Une équipe de chercheurs vient de mettre en évidence l’existence d’une vitesse limite pour la projection supersonique de particules d’aluminium dans les procédés industriels utilisés pour la fabrication de revêtements. Contrairement à ce que l’on pensait précédemment, au-delà de cette limite, les liaisons métalliques commencent en effet à se dégrader. Une découverte importante pour le monde de l’industrie.
Parmi les procédés industriels qui permettent de construire un revêtement sur une pièce, certains utilisent la projection à très grandes vitesses de poudres métalliques. C’est le cas de la projection à froid (ou cold spray). La déformation des particules métalliques micrométriques lors de l’impact permet en effet d’obtenir des revêtements durables, de très bonne qualité, présentant une forte adhérence. Cette collision à haute vitesse libère en effet une grande quantité d’énergie qui permet la formation de liaisons métalliques fortes.
Une limite de vitesse de projection identifiée à 1 060 mètres par seconde
Pourtant dans certains cas, la qualité de ces liaisons est moindre, voire mauvaise, entraînant une dégradation de la qualité du revêtement. L’origine de ces défauts n’est cependant pas bien identifiée. Pour optimiser les techniques industrielles et mieux comprendre la formation de ces liaisons métalliques par projection à très haute vitesse, une équipe de chercheurs des universités de Cornell (USA) et de Tohoku (Japon) a réalisé une série de tests en laboratoire. Des particules d’aluminium de 20 micromètres de diamètre ont ainsi été projetées sur une surface d’aluminium à des vitesses allant de 800 à 1 337 mètres par seconde, soit bien plus que la vitesse du son. Les impacts ont été observés à l’aide de caméras à grande vitesse et la qualité des liaisons métalliques analysée. Ce type de mesures in situ sur la force des liaisons métalliques est une première.

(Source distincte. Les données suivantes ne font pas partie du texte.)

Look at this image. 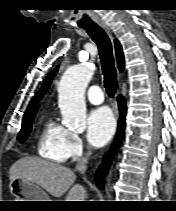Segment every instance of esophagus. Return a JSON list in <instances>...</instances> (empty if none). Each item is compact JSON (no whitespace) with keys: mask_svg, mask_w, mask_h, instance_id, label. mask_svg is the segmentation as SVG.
I'll return each mask as SVG.
<instances>
[{"mask_svg":"<svg viewBox=\"0 0 176 211\" xmlns=\"http://www.w3.org/2000/svg\"><path fill=\"white\" fill-rule=\"evenodd\" d=\"M99 26L108 34V36L113 42L114 38H113L110 28L104 22H99Z\"/></svg>","mask_w":176,"mask_h":211,"instance_id":"obj_1","label":"esophagus"}]
</instances>
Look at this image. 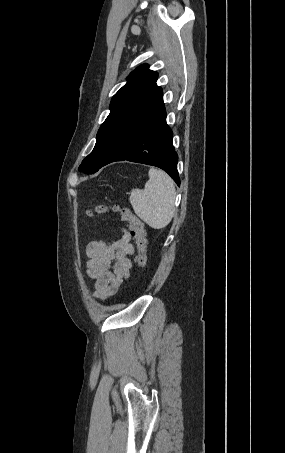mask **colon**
I'll list each match as a JSON object with an SVG mask.
<instances>
[{"instance_id":"5ec220e1","label":"colon","mask_w":285,"mask_h":453,"mask_svg":"<svg viewBox=\"0 0 285 453\" xmlns=\"http://www.w3.org/2000/svg\"><path fill=\"white\" fill-rule=\"evenodd\" d=\"M106 212H112L119 214L123 220L127 221L130 225L131 234L135 239L138 254L135 258L136 265L139 269H144L148 263L147 255V230L144 222L134 215L132 210L128 207H120L118 205L106 206L99 205L93 210L87 211V216H93L95 214H102Z\"/></svg>"}]
</instances>
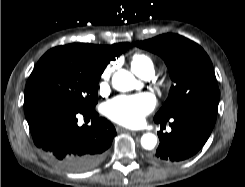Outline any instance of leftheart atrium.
Here are the masks:
<instances>
[{"mask_svg": "<svg viewBox=\"0 0 245 187\" xmlns=\"http://www.w3.org/2000/svg\"><path fill=\"white\" fill-rule=\"evenodd\" d=\"M156 99L151 93L117 96L106 103L104 111L108 118L124 126H138L154 109Z\"/></svg>", "mask_w": 245, "mask_h": 187, "instance_id": "obj_1", "label": "left heart atrium"}]
</instances>
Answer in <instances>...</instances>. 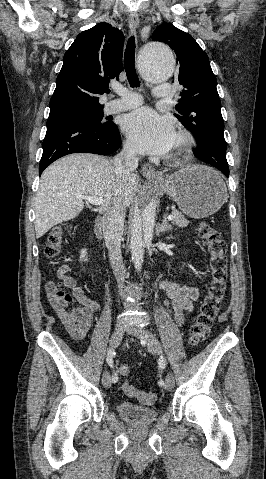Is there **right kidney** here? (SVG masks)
<instances>
[{"label": "right kidney", "mask_w": 266, "mask_h": 479, "mask_svg": "<svg viewBox=\"0 0 266 479\" xmlns=\"http://www.w3.org/2000/svg\"><path fill=\"white\" fill-rule=\"evenodd\" d=\"M81 261H87V249H82L81 250V256H80Z\"/></svg>", "instance_id": "1"}]
</instances>
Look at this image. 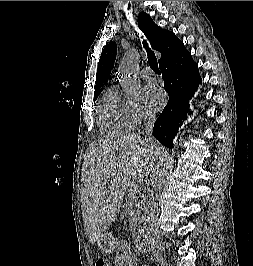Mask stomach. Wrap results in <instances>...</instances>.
Masks as SVG:
<instances>
[{"mask_svg": "<svg viewBox=\"0 0 253 266\" xmlns=\"http://www.w3.org/2000/svg\"><path fill=\"white\" fill-rule=\"evenodd\" d=\"M115 243V239L111 233H104L102 237L97 241L99 250L102 252H109L112 250Z\"/></svg>", "mask_w": 253, "mask_h": 266, "instance_id": "obj_1", "label": "stomach"}]
</instances>
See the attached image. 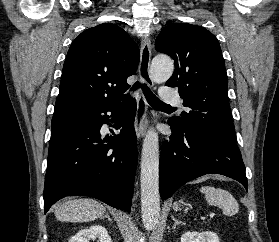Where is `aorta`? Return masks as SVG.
<instances>
[{
  "mask_svg": "<svg viewBox=\"0 0 279 242\" xmlns=\"http://www.w3.org/2000/svg\"><path fill=\"white\" fill-rule=\"evenodd\" d=\"M174 63L166 55H157L151 63V78L156 83H165L173 74ZM141 209L142 222L147 230L156 227L160 212L159 195V141L158 134L148 130L141 155Z\"/></svg>",
  "mask_w": 279,
  "mask_h": 242,
  "instance_id": "1",
  "label": "aorta"
}]
</instances>
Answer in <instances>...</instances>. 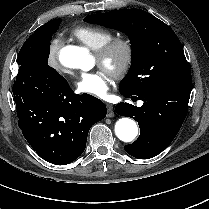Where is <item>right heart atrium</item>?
Returning a JSON list of instances; mask_svg holds the SVG:
<instances>
[{"label":"right heart atrium","mask_w":209,"mask_h":209,"mask_svg":"<svg viewBox=\"0 0 209 209\" xmlns=\"http://www.w3.org/2000/svg\"><path fill=\"white\" fill-rule=\"evenodd\" d=\"M62 45H63L62 39L56 36L50 39L47 46V63L52 69L56 71L61 70V64L59 61V52Z\"/></svg>","instance_id":"right-heart-atrium-1"}]
</instances>
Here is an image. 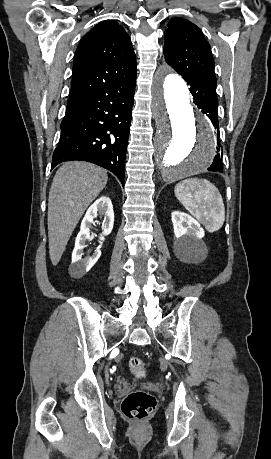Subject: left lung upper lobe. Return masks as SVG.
<instances>
[{
    "mask_svg": "<svg viewBox=\"0 0 271 459\" xmlns=\"http://www.w3.org/2000/svg\"><path fill=\"white\" fill-rule=\"evenodd\" d=\"M166 62L182 77L214 76L211 47L201 30L182 18L171 19L165 32Z\"/></svg>",
    "mask_w": 271,
    "mask_h": 459,
    "instance_id": "5c2ea615",
    "label": "left lung upper lobe"
}]
</instances>
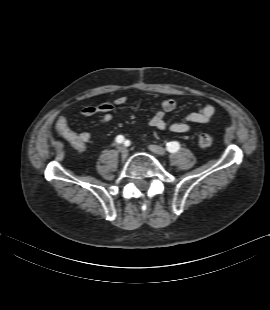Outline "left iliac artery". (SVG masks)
Here are the masks:
<instances>
[{"label":"left iliac artery","instance_id":"44dca946","mask_svg":"<svg viewBox=\"0 0 270 310\" xmlns=\"http://www.w3.org/2000/svg\"><path fill=\"white\" fill-rule=\"evenodd\" d=\"M167 150L171 153H174L180 149V144L176 141L167 143Z\"/></svg>","mask_w":270,"mask_h":310}]
</instances>
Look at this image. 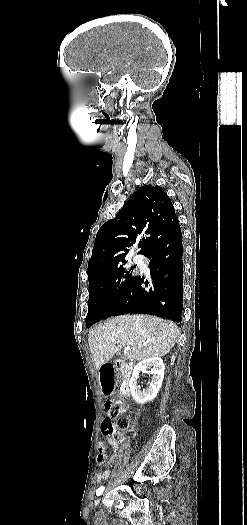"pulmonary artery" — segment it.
<instances>
[{"mask_svg": "<svg viewBox=\"0 0 247 525\" xmlns=\"http://www.w3.org/2000/svg\"><path fill=\"white\" fill-rule=\"evenodd\" d=\"M131 261H144L140 255H135L131 258Z\"/></svg>", "mask_w": 247, "mask_h": 525, "instance_id": "pulmonary-artery-1", "label": "pulmonary artery"}]
</instances>
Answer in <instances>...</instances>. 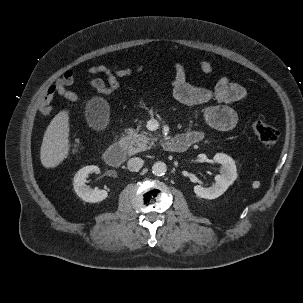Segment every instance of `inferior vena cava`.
I'll return each mask as SVG.
<instances>
[{"mask_svg": "<svg viewBox=\"0 0 303 303\" xmlns=\"http://www.w3.org/2000/svg\"><path fill=\"white\" fill-rule=\"evenodd\" d=\"M144 161L139 157H134L129 159L127 163V167L132 172H137L140 170V168L143 166Z\"/></svg>", "mask_w": 303, "mask_h": 303, "instance_id": "inferior-vena-cava-1", "label": "inferior vena cava"}]
</instances>
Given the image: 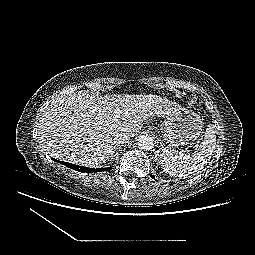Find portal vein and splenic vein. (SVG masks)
<instances>
[{
    "mask_svg": "<svg viewBox=\"0 0 255 255\" xmlns=\"http://www.w3.org/2000/svg\"><path fill=\"white\" fill-rule=\"evenodd\" d=\"M119 117H120L119 112H118V111H115V113H114V119L117 121Z\"/></svg>",
    "mask_w": 255,
    "mask_h": 255,
    "instance_id": "obj_1",
    "label": "portal vein and splenic vein"
}]
</instances>
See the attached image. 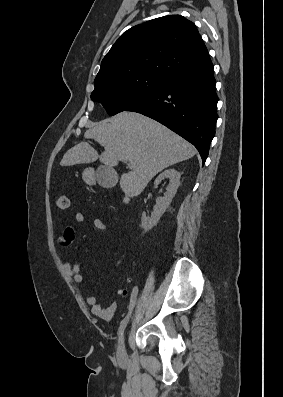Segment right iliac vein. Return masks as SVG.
I'll use <instances>...</instances> for the list:
<instances>
[{
  "mask_svg": "<svg viewBox=\"0 0 283 397\" xmlns=\"http://www.w3.org/2000/svg\"><path fill=\"white\" fill-rule=\"evenodd\" d=\"M117 357L119 360H124L126 358L125 340L124 337L121 338L120 345L117 351Z\"/></svg>",
  "mask_w": 283,
  "mask_h": 397,
  "instance_id": "1",
  "label": "right iliac vein"
}]
</instances>
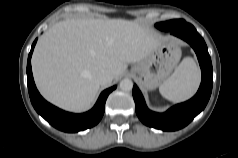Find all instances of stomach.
<instances>
[{
  "label": "stomach",
  "mask_w": 238,
  "mask_h": 158,
  "mask_svg": "<svg viewBox=\"0 0 238 158\" xmlns=\"http://www.w3.org/2000/svg\"><path fill=\"white\" fill-rule=\"evenodd\" d=\"M180 58V46L174 39L167 37L148 56L135 64L131 72L145 89L152 90L170 76Z\"/></svg>",
  "instance_id": "1"
}]
</instances>
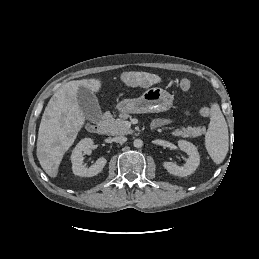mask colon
<instances>
[{
	"label": "colon",
	"mask_w": 259,
	"mask_h": 259,
	"mask_svg": "<svg viewBox=\"0 0 259 259\" xmlns=\"http://www.w3.org/2000/svg\"><path fill=\"white\" fill-rule=\"evenodd\" d=\"M178 85L182 91H188L191 88V81L188 78H181ZM200 115L204 118H209L211 111L208 107H202L200 109Z\"/></svg>",
	"instance_id": "colon-1"
}]
</instances>
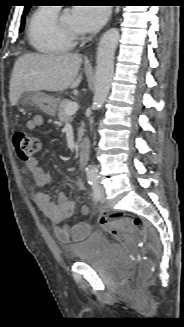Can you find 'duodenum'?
Returning <instances> with one entry per match:
<instances>
[{"instance_id":"obj_1","label":"duodenum","mask_w":184,"mask_h":327,"mask_svg":"<svg viewBox=\"0 0 184 327\" xmlns=\"http://www.w3.org/2000/svg\"><path fill=\"white\" fill-rule=\"evenodd\" d=\"M89 143L87 140H82L78 148V157L81 167H85L87 162V153H88Z\"/></svg>"}]
</instances>
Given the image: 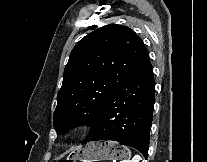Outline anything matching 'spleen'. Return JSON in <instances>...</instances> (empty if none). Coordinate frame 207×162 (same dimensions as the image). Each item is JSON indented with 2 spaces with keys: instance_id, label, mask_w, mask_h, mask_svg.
<instances>
[{
  "instance_id": "3e777b00",
  "label": "spleen",
  "mask_w": 207,
  "mask_h": 162,
  "mask_svg": "<svg viewBox=\"0 0 207 162\" xmlns=\"http://www.w3.org/2000/svg\"><path fill=\"white\" fill-rule=\"evenodd\" d=\"M141 159L140 155H135L132 160H125L123 162H139Z\"/></svg>"
}]
</instances>
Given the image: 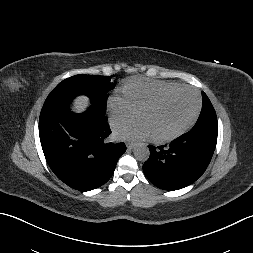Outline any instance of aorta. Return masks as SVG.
I'll use <instances>...</instances> for the list:
<instances>
[{"mask_svg": "<svg viewBox=\"0 0 253 253\" xmlns=\"http://www.w3.org/2000/svg\"><path fill=\"white\" fill-rule=\"evenodd\" d=\"M134 156L141 162L147 161L150 156V151L147 145L143 143L136 145L134 148Z\"/></svg>", "mask_w": 253, "mask_h": 253, "instance_id": "1", "label": "aorta"}]
</instances>
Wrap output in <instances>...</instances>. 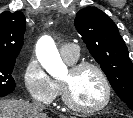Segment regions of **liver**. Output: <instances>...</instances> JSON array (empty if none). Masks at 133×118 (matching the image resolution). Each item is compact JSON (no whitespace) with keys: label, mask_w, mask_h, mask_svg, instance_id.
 <instances>
[{"label":"liver","mask_w":133,"mask_h":118,"mask_svg":"<svg viewBox=\"0 0 133 118\" xmlns=\"http://www.w3.org/2000/svg\"><path fill=\"white\" fill-rule=\"evenodd\" d=\"M0 118H47L32 104L22 100H0Z\"/></svg>","instance_id":"6515ba94"}]
</instances>
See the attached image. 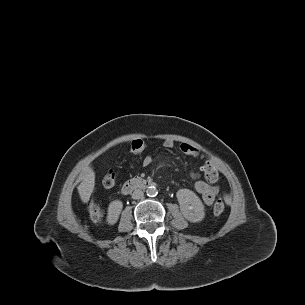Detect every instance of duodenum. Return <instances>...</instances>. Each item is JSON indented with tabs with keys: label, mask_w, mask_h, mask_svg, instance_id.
Here are the masks:
<instances>
[{
	"label": "duodenum",
	"mask_w": 305,
	"mask_h": 305,
	"mask_svg": "<svg viewBox=\"0 0 305 305\" xmlns=\"http://www.w3.org/2000/svg\"><path fill=\"white\" fill-rule=\"evenodd\" d=\"M153 186H156V182L153 180L145 178H133L123 184L121 191L123 194H129L136 189H147Z\"/></svg>",
	"instance_id": "duodenum-1"
}]
</instances>
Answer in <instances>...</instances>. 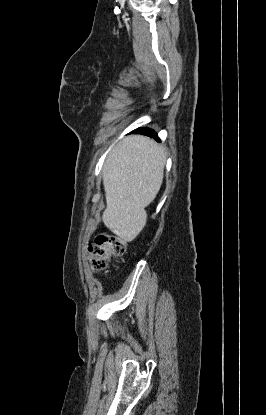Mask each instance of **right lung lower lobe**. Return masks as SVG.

Et les résultats, publiés dans la revue PNAS, ont dans un premier temps surpris les scientifiques. Alors que l’on pensait que plus la vitesse était élevée, plus les liaisons étaient fortes, les analyses révèlent au contraire qu’il existe une vitesse « limite » à partir de laquelle la qualité des liaisons commence à décliner. Cette limite se situe à 1 060 mètres par seconde. Si, en deçà, la force des liaisons augmente avec la vitesse, au-delà elle diminue. Pour 1 337 mètres par seconde, les particules adhèrent ainsi très mal à la surface d’aluminium, donnant lieu à un revêtement de très mauvaise qualité.

Des liaisons endommagées à partir d’un certain seuil de vitesse
D’après les chercheurs, cette diminution de la force des liaisons serait attribuée à un phénomène appelé « récupération élastique renforcée » (intensified elastic recovery). Lorsqu’une surface est impactée par des particules projetées à très haute vitesse, elle perd en effet sa capacité à absorber l’énergie par déformation. À l’inverse, une plus grande part de l’énergie est stockée sous forme de contrainte élastique, ce qui provoque le « rebond » des particules après l’impact. L’interface est alors étirée et endommagée, ce qui affaiblit la liaison avec les particules métalliques.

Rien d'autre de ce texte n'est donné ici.